(Data visualization images)
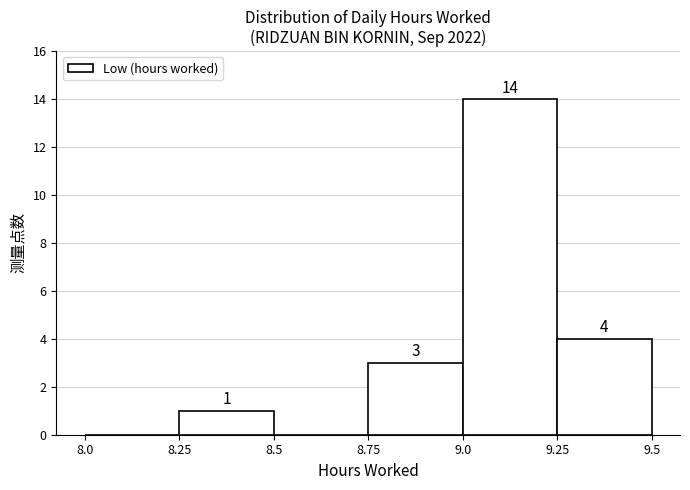

Which range on the x-axis has the tallest bar?

9.0 to 9.25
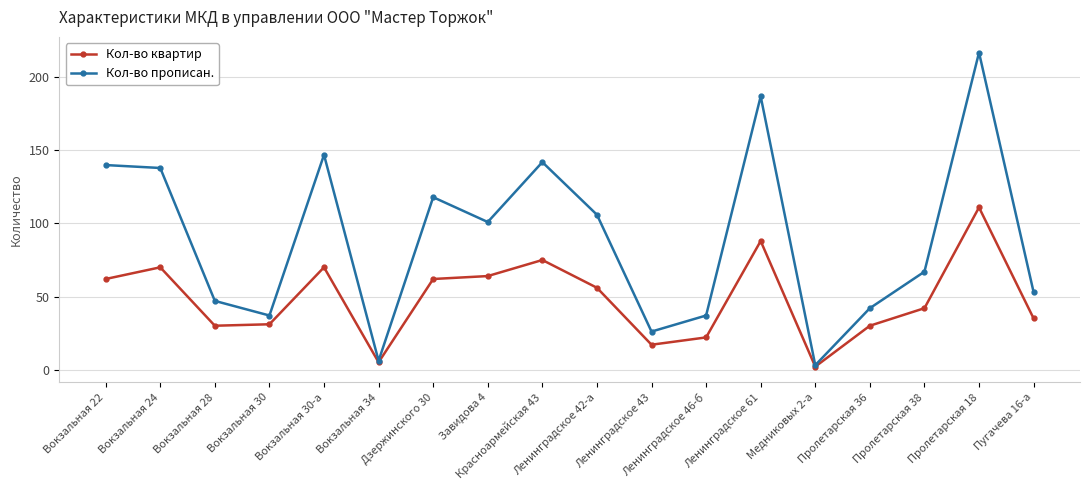

At which category is the sum across all series the highest?

Пролетарская 18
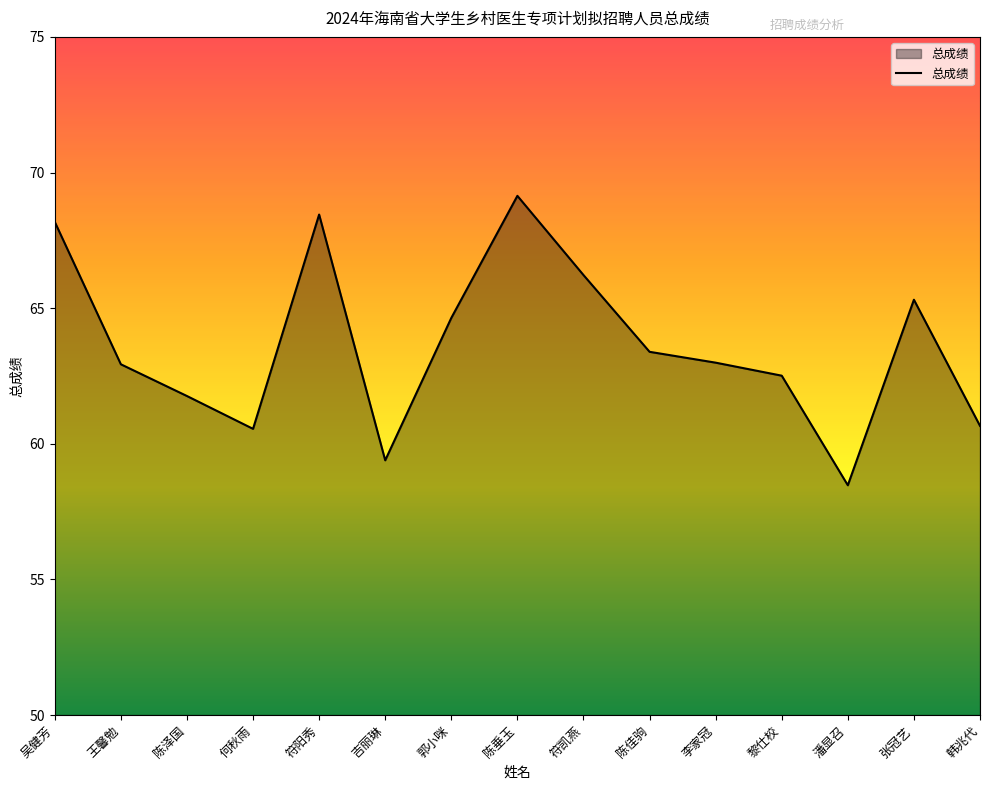

What position from the left is 何秋雨?

4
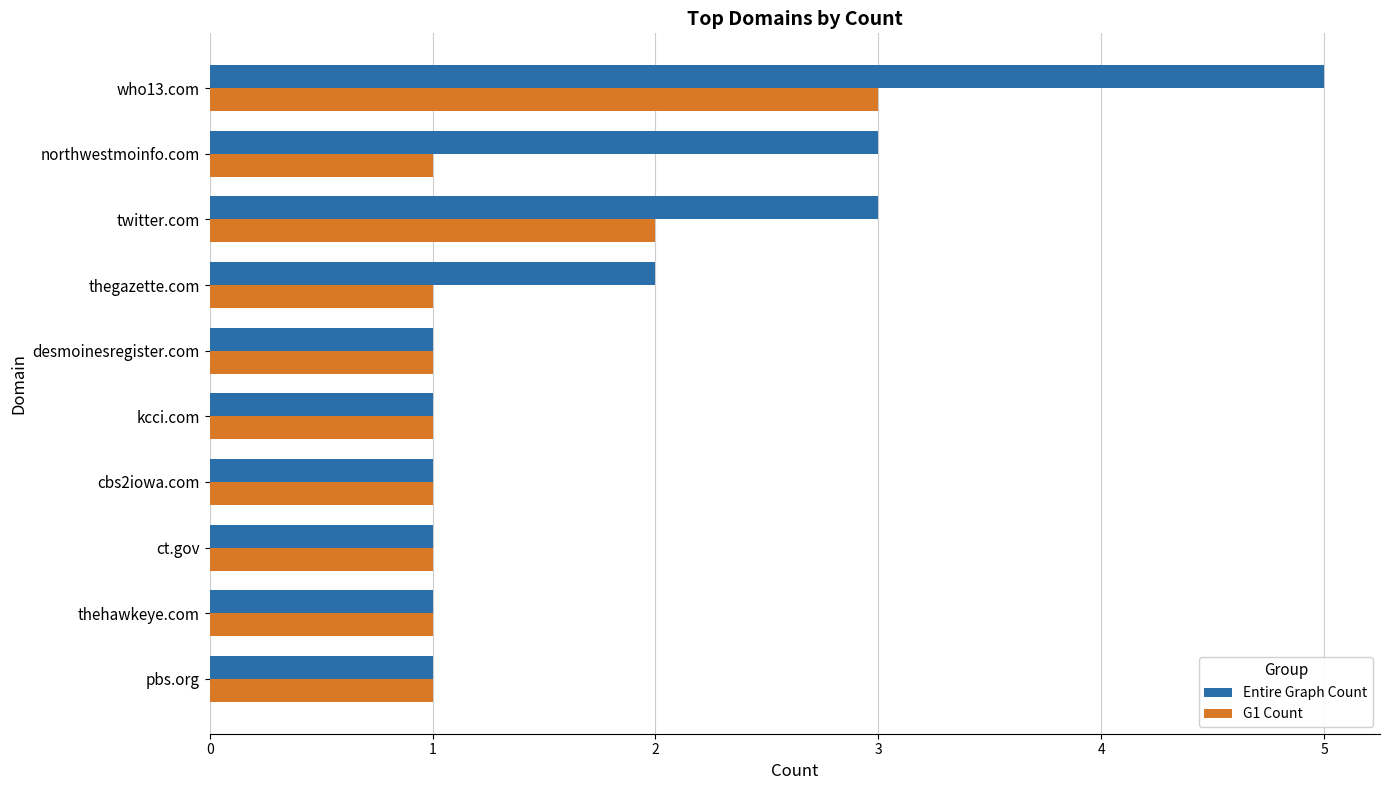

What is the minimum value shown in the chart?

1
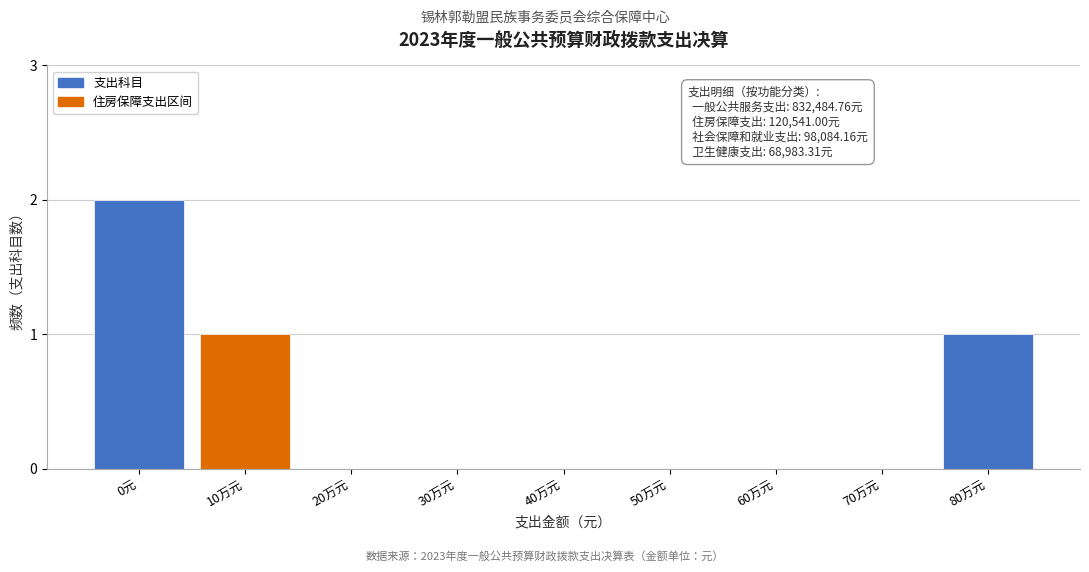

Reading right to left, list all the values displayed in this chart.

80万元=1	70万元=0	60万元=0	50万元=0	40万元=0	30万元=0	20万元=0	10万元=1	0元=2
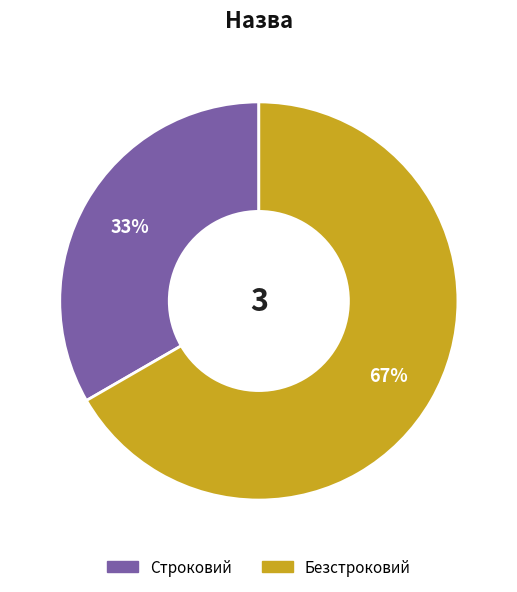

Which category has the smallest portion of the pie?

Строковий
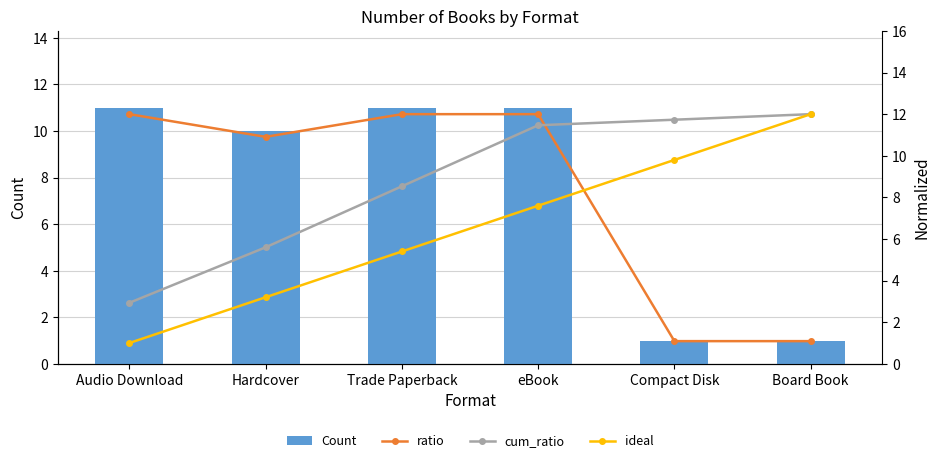

Where is Count nearest to the value 6?

Hardcover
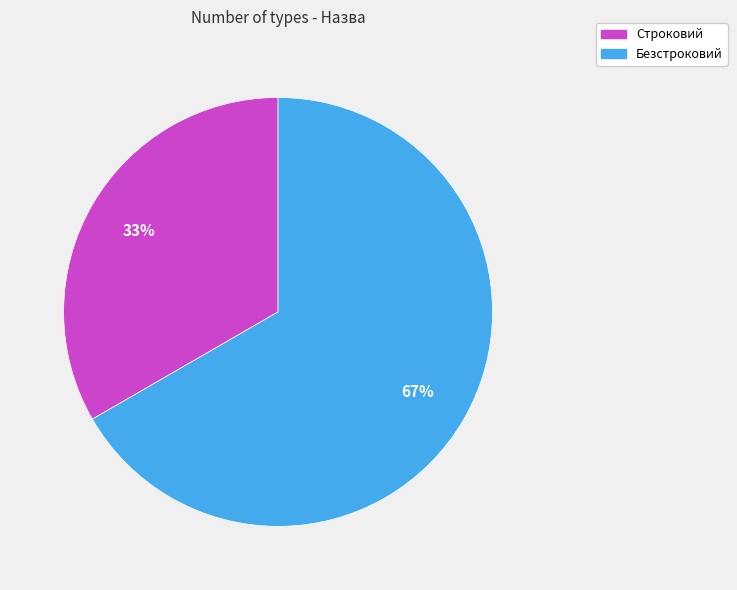

Combined, do Безстроковий and Строковий account for over 50%?

Yes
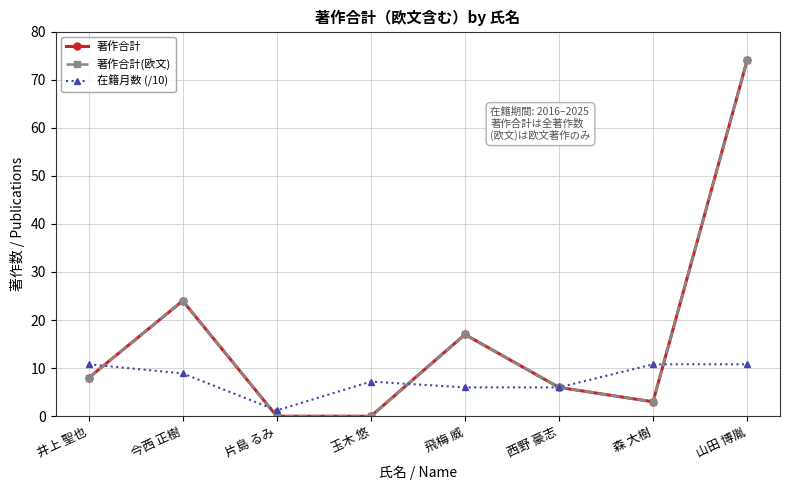

What is the spread (max minus min) of values at 山田 博胤?

63.2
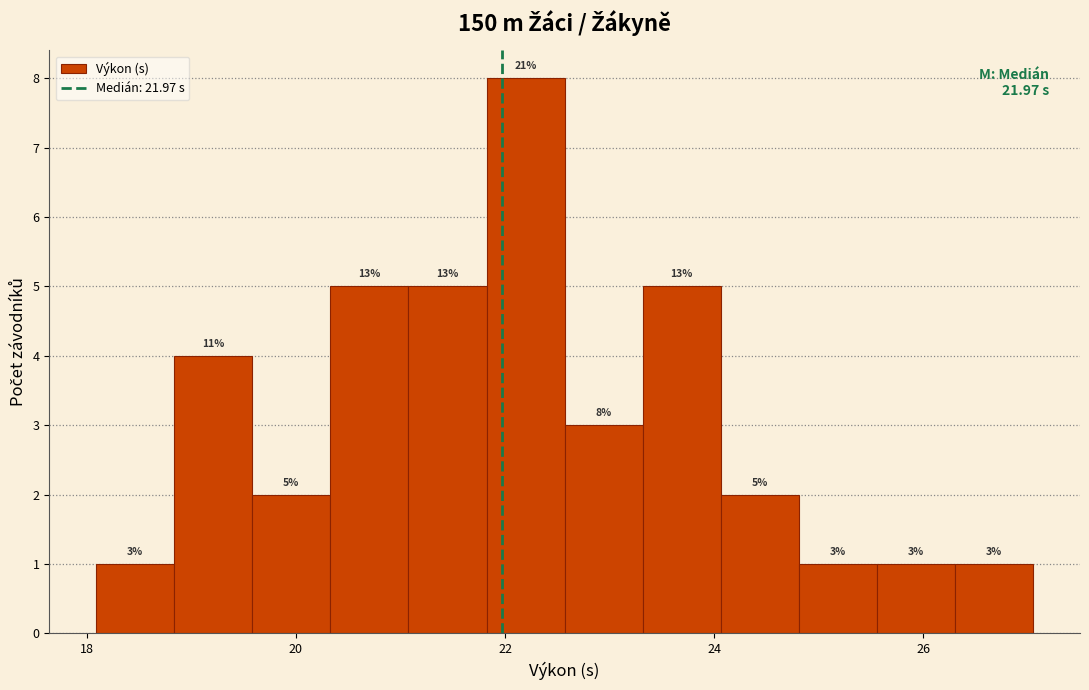

Around what value on the x-axis is the tallest bar? Give the approximate position of its centre, as read against the axis.

22.2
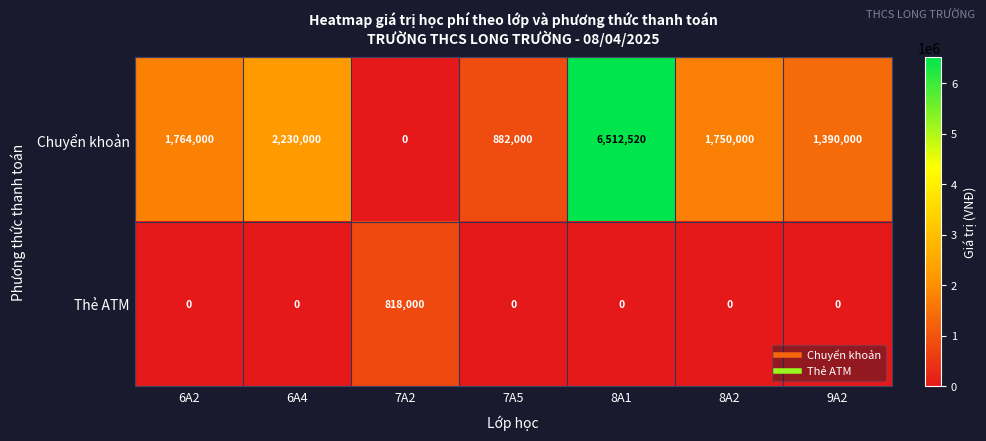

At how many categories does at least one series exceed 1044084?

5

§ TASK INSTRUCTIONS: List every line in the listing above that contains the string "axis".

§ WRITTEN RESPONSE:
Which range on the x-axis has the tallest bar?
Around what value on the x-axis is the tallest bar? Give the approximate position of its centre, as read against the axis.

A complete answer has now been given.